Connections to geometry and polyhedra
- Steinitz’s theorem tells us that every 3-connected planar graph is the graph of a convex polyhedron, so Tutte embeddings provide a way to realize these graphs as convex polyhedra (Schlegel diagrams).
- There’s a related interpretation via the Maxwell–Cremona correspondence: a planar embedding can be viewed as a 3D convex polyhedron projection if the edges carry balanced forces. For Tutte embeddings with a triangular outer face, you can arrange forces so the balance also holds on the outer boundary.

Applications and extensions
- In geometry processing, Tutte embeddings are used for 2D parameterizations of 3D surfaces (disk topology). The goal is to map a surface to a 2D disk while preserving shape as much as possible by treating vertices as masses connected by springs. Edges’ stiffness is often set based on original edge lengths to reflect the surface’s geometry; boundary vertices are fixed to close the disk.
- Variants include using weighted averages (instead of a straight average) and choosing boundary conditions to suit the application.
- If a graph isn’t 3-connected, you can add extra edges to make it 3-connected, compute the embedding, and then remove the added edges.
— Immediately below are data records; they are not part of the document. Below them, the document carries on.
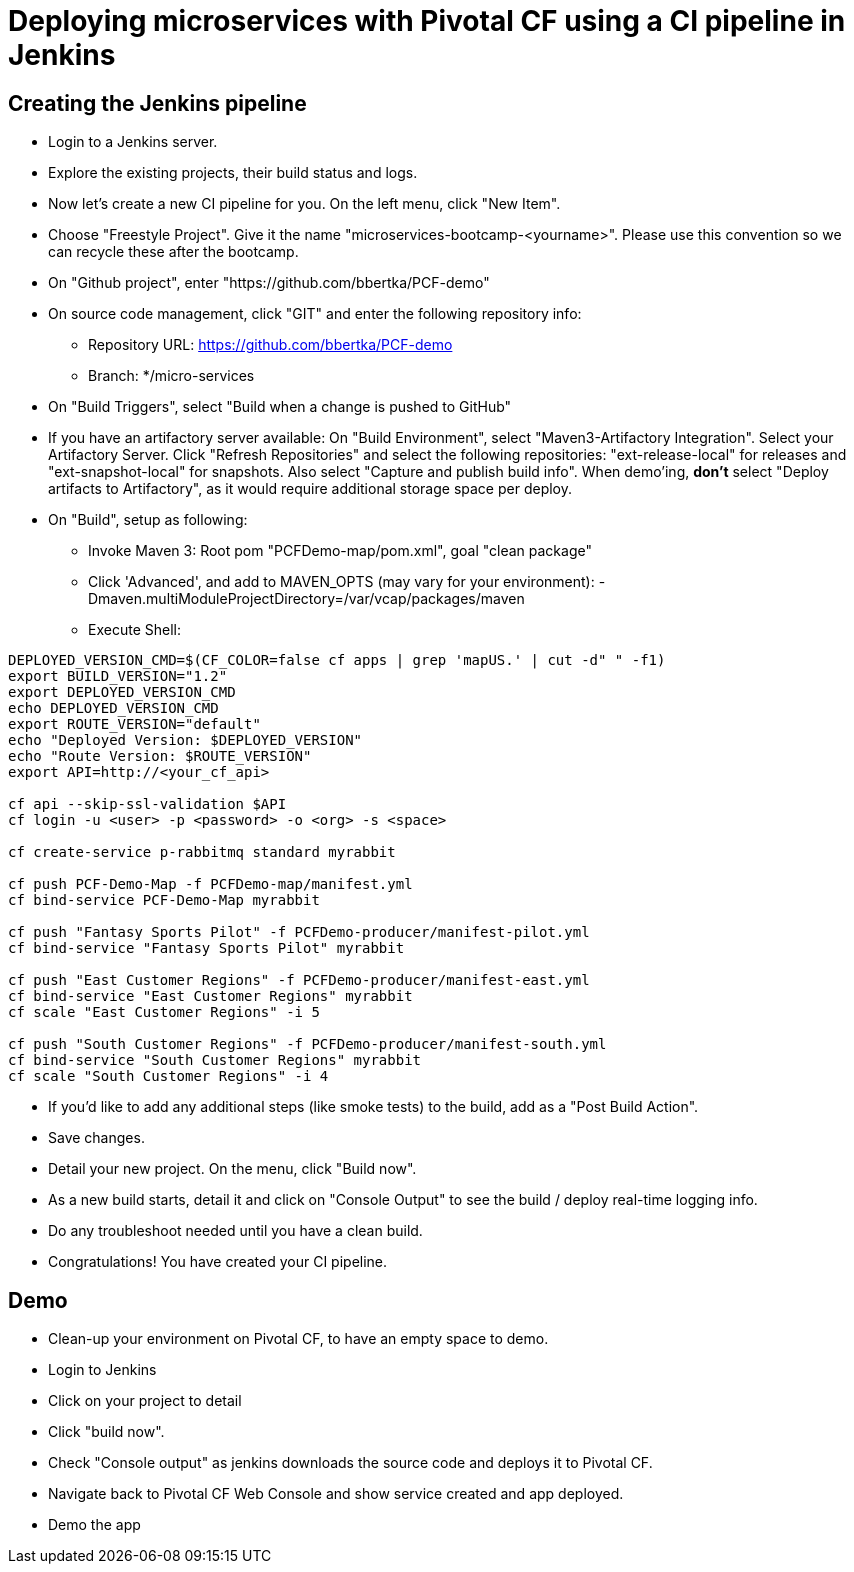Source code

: = Deploying microservices with Pivotal CF using a CI pipeline in Jenkins

== Creating the Jenkins pipeline

* Login to a Jenkins server. 
* Explore the existing projects, their build status and logs.
* Now let's create a new CI pipeline for you. On the left menu, click "New Item".
* Choose "Freestyle Project". Give it the name "microservices-bootcamp-<yourname>". Please use this convention so we can recycle these after the bootcamp.
* On "Github project", enter "https://github.com/bbertka/PCF-demo"
* On source code management, click "GIT" and enter the following repository info:
- Repository URL: https://github.com/bbertka/PCF-demo
- Branch: */micro-services
* On "Build Triggers", select "Build when a change is pushed to GitHub"
* If you have an artifactory server available:  On "Build Environment", select "Maven3-Artifactory Integration". Select your Artifactory Server. Click "Refresh Repositories" and select the following repositories: "ext-release-local" for releases and "ext-snapshot-local" for snapshots. Also select "Capture and publish build info". When demo'ing,  *don't* select "Deploy artifacts to Artifactory", as it would require additional storage space per deploy.
* On "Build", setup as following:
- Invoke Maven 3:  Root pom "PCFDemo-map/pom.xml", goal "clean package"
- Click 'Advanced', and add to MAVEN_OPTS (may vary for your environment): -Dmaven.multiModuleProjectDirectory=/var/vcap/packages/maven
- Execute Shell:
----
DEPLOYED_VERSION_CMD=$(CF_COLOR=false cf apps | grep 'mapUS.' | cut -d" " -f1)
export BUILD_VERSION="1.2"
export DEPLOYED_VERSION_CMD
echo DEPLOYED_VERSION_CMD
export ROUTE_VERSION="default"
echo "Deployed Version: $DEPLOYED_VERSION"
echo "Route Version: $ROUTE_VERSION"
export API=http://<your_cf_api>

cf api --skip-ssl-validation $API
cf login -u <user> -p <password> -o <org> -s <space>

cf create-service p-rabbitmq standard myrabbit

cf push PCF-Demo-Map -f PCFDemo-map/manifest.yml
cf bind-service PCF-Demo-Map myrabbit

cf push "Fantasy Sports Pilot" -f PCFDemo-producer/manifest-pilot.yml
cf bind-service "Fantasy Sports Pilot" myrabbit

cf push "East Customer Regions" -f PCFDemo-producer/manifest-east.yml
cf bind-service "East Customer Regions" myrabbit
cf scale "East Customer Regions" -i 5

cf push "South Customer Regions" -f PCFDemo-producer/manifest-south.yml
cf bind-service "South Customer Regions" myrabbit
cf scale "South Customer Regions" -i 4

----

* If you'd like to add any additional steps (like smoke tests) to the build, add as a "Post Build Action".
* Save changes.
* Detail your new project. On the menu, click "Build now". 
* As a new build starts, detail it and click on "Console Output" to see the build / deploy real-time logging info.
* Do any troubleshoot needed until you have a clean build.
* Congratulations! You have created your CI pipeline. 

== Demo

* Clean-up your environment on Pivotal CF, to have an empty space to demo.
* Login to Jenkins
* Click on your project to detail
* Click "build now". 
* Check "Console output" as jenkins downloads the source code and deploys it to Pivotal CF.
* Navigate back to Pivotal CF Web Console and show service created and app deployed. 
* Demo the app
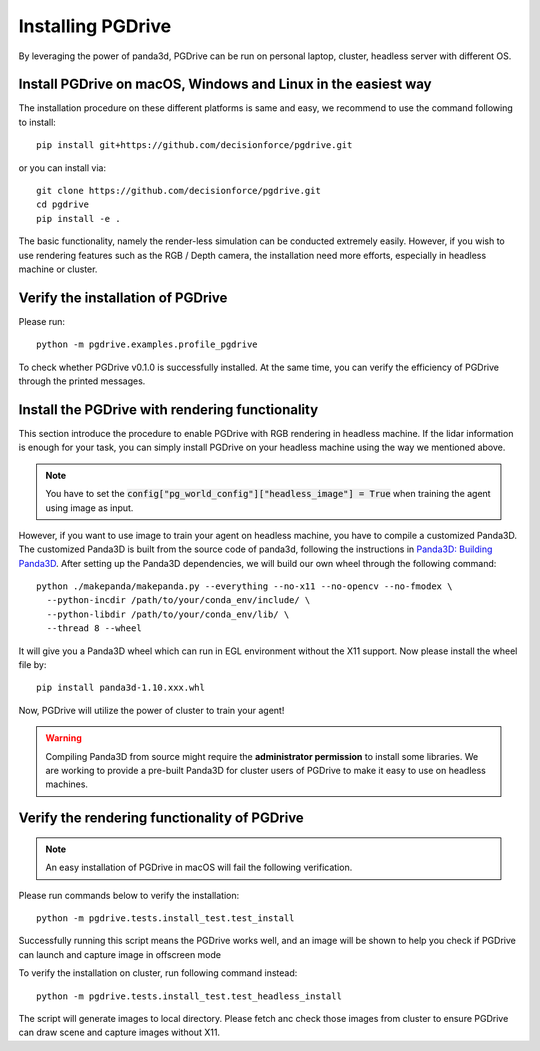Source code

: .. _install:

######################
Installing PGDrive
######################

By leveraging the power of panda3d, PGDrive can be run on personal laptop, cluster, headless server with different OS.

Install PGDrive on macOS, Windows and Linux in the easiest way
##############################################################

The installation procedure on these different platforms is same and easy, we recommend to use the command following to install::

    pip install git+https://github.com/decisionforce/pgdrive.git

or you can install via::

    git clone https://github.com/decisionforce/pgdrive.git
    cd pgdrive
    pip install -e .

The basic functionality, namely the render-less simulation can be conducted extremely easily. However, if you wish to
use rendering features such as the RGB / Depth camera, the installation need more efforts, especially in headless machine or cluster.

Verify the installation of PGDrive
#############################################

Please run::

    python -m pgdrive.examples.profile_pgdrive

To check whether PGDrive v0.1.0 is successfully installed. At the same time, you can verify the efficiency of PGDrive through the printed messages.

Install the PGDrive with rendering functionality
#################################################

This section introduce the procedure to enable PGDrive with RGB rendering in headless machine.
If the lidar information is enough for your task, you can simply install PGDrive on your headless machine using the way we mentioned above.

.. note:: You have to set the :code:`config["pg_world_config"]["headless_image"] = True` when training the agent using image as input.

However, if you want to use image to train your agent on headless machine, you have to compile a customized Panda3D.
The customized Panda3D is built from the source code of panda3d, following the instructions in `Panda3D: Building Panda3D <https://github.com/panda3d/panda3d#building-panda3d>`_.
After setting up the Panda3D dependencies, we will build our own wheel through the following command::

    python ./makepanda/makepanda.py --everything --no-x11 --no-opencv --no-fmodex \
      --python-incdir /path/to/your/conda_env/include/ \
      --python-libdir /path/to/your/conda_env/lib/ \
      --thread 8 --wheel

It will give you a Panda3D wheel which can run in EGL environment without the X11 support. Now please install the wheel file by::

    pip install panda3d-1.10.xxx.whl

Now, PGDrive will utilize the power of cluster to train your agent!

.. warning:: Compiling Panda3D from source might require the **administrator permission** to install some libraries.
    We are working to provide a pre-built Panda3D for cluster users of PGDrive to make it easy to use on headless machines.

Verify the rendering functionality of PGDrive
#############################################

.. note:: An easy installation of PGDrive in macOS will fail the following verification.

Please run commands below to verify the installation::

    python -m pgdrive.tests.install_test.test_install

Successfully running this script means the PGDrive works well, and an image will be shown to help you check if PGDrive
can launch and capture image in offscreen mode

To verify the installation on cluster, run following command instead::

    python -m pgdrive.tests.install_test.test_headless_install

The script will generate images to local directory. Please fetch anc check those images from cluster to ensure PGDrive can draw scene
and capture images without X11.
- Beyond the plane, researchers have extended ideas like Tutte’s to higher-genus surfaces and other related representations, and there are related methods for circle packings and higher-dimensional generalizations.

In short, a Tutte embedding gives a clean, guaranteed-to-be-crossing-free straight-line drawing of a 3-connected planar graph by fixing the outer boundary and placing every interior vertex at the average of its neighbors. It connects graph drawing, polyhedra, and practical surface parameterization in a single, powerful idea.